*Prompt*. Retype the tail of the data exactly, starting at the line containing "Добавить в Фавориты" and stopping at the last line.

*Entries supplied*.
• • • • • • •

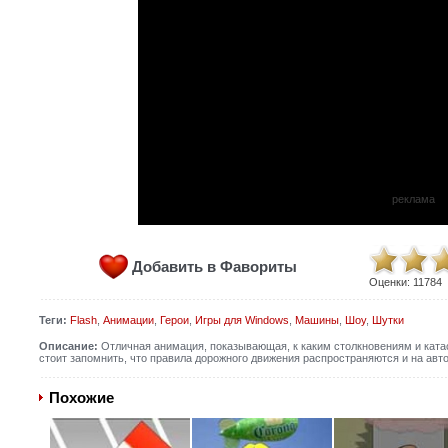
реклама
Добавить в Фавориты
Оценки:
11784
Теги:
Flash
,
Анимации
,
Герои
,
Игры для Windows
,
Машины
,
Шоу
,
Шутки
Описание:
Отличная анимация, показывающая, к каким столкновениям и ката
стоит запомнить, что правила дорожного движения распространяются и на авт
Похожие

• • • • • • •

*Result for this exercise*.
Добавить в Фавориты
Оценки:
11784
Теги:
Flash
,
Анимации
,
Герои
,
Игры для Windows
,
Машины
,
Шоу
,
Шутки
Описание:
Отличная анимация, показывающая, к каким столкновениям и ката
стоит запомнить, что правила дорожного движения распространяются и на авт
Похожие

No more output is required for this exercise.